Thanks to its ever-busy seaports and airports as well as geographic location, Hong Kong is a vital gateway to China, linking the country with the world’s largest black market in the parts of critically endangered animals like pangolin scales and rhino horns to Southeast Asian wildlife trafficking hubs such as the Philippines, Vietnam and Malaysia.

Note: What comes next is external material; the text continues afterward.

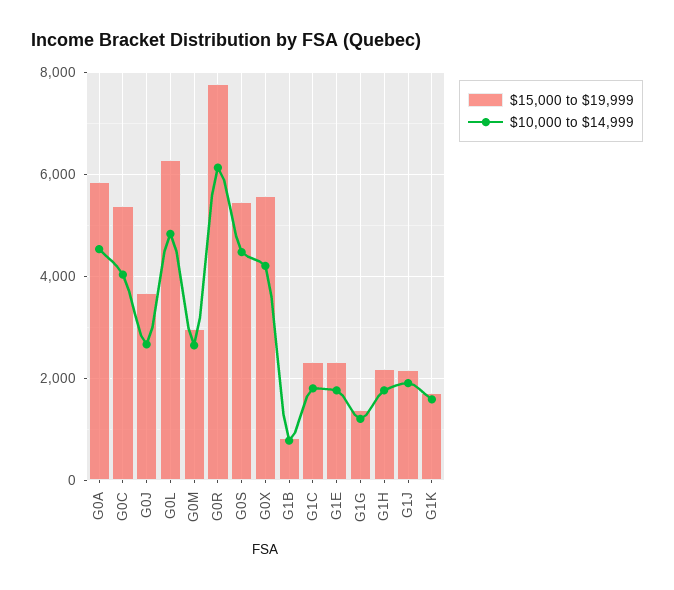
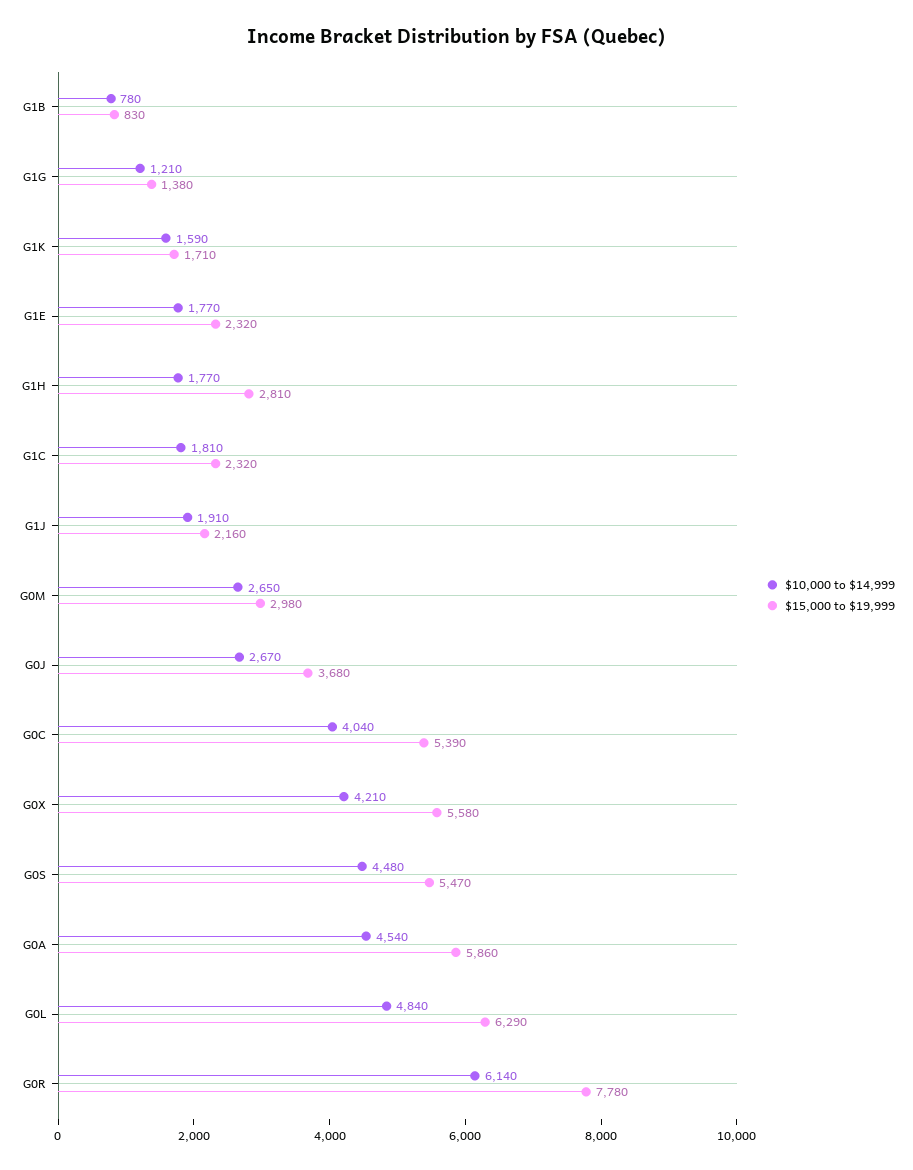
$15,000 to $19,999, G1H: 2200 -> 2810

These latter countries in turn serve as gateways into Asia from illegally trafficked animals parts from Africa and elsewhere.
“Our research indicates Hong Kong has become a hub for organised wildlife smugglers, with consequences for the international reputation of our city as well as international biodiversity,” a prominent wildlife expert notes. “Extinction of elephants, rhino, pangolin and many other species in our lifetime is on the horizon, unless the illegal trade is stopped.”
In pangolin seizures alone Hong Kong accounted for more than any other country. Between 2013 and 2017, the small Chinese territory seized 43 metric tons of pangolin scales and other body parts in shipments arriving from countries such as Nigeria and Cameroon. Within just two years, between 2013 and 2015, the amounts of pangolin scales and parts intercepted in Hong Kong equaled 45% of all pangolin products seized worldwide between 2007 and 2015.
Yet despite the appalling extent of wildlife crimes, which are worth an estimated $23 billion annually worldwide, local authorities in Hong Kong tend not to take the issue seriously enough, stresses Amanda Whitfort, an associate professor of law at the University of Hong Kong who one of the authors of the report. “Wildlife crime in Hong Kong remains under-policed and under-investigated. Wildlife smuggling is not regarded as organised and serious crime, under Hong Kong law,” Whitfort says. “Failure to include wildlife smuggling as a crime … hampers authorities’ powers to effectively prosecute those behind the networks and syndicates that take advantage of Hong Kong’s position as a major trading port.”
The New York Times concurs. “The official reluctance to crack down on the illegal wildlife trade is explained in part by the territory’s long history as perhaps the world’s premier entrepôt for legal wildlife products,” the newspaper notes. The city is culturally and physically adjacent to Guangdong province, a center of traditional Chinese medicine and ivory craftsmanship for centuries, where the consumption of wildlife for food is also deeply ingrained.”
The Chinese territory is “also close to Fujian province, a coastal region famous for its carving industry, where many illegal wildlife products — rhinoceros horn, helmeted hornbill crests, rosewood — are turned into high-end jewelry, knickknacks and statuary for the Chinese market,” the paper adds.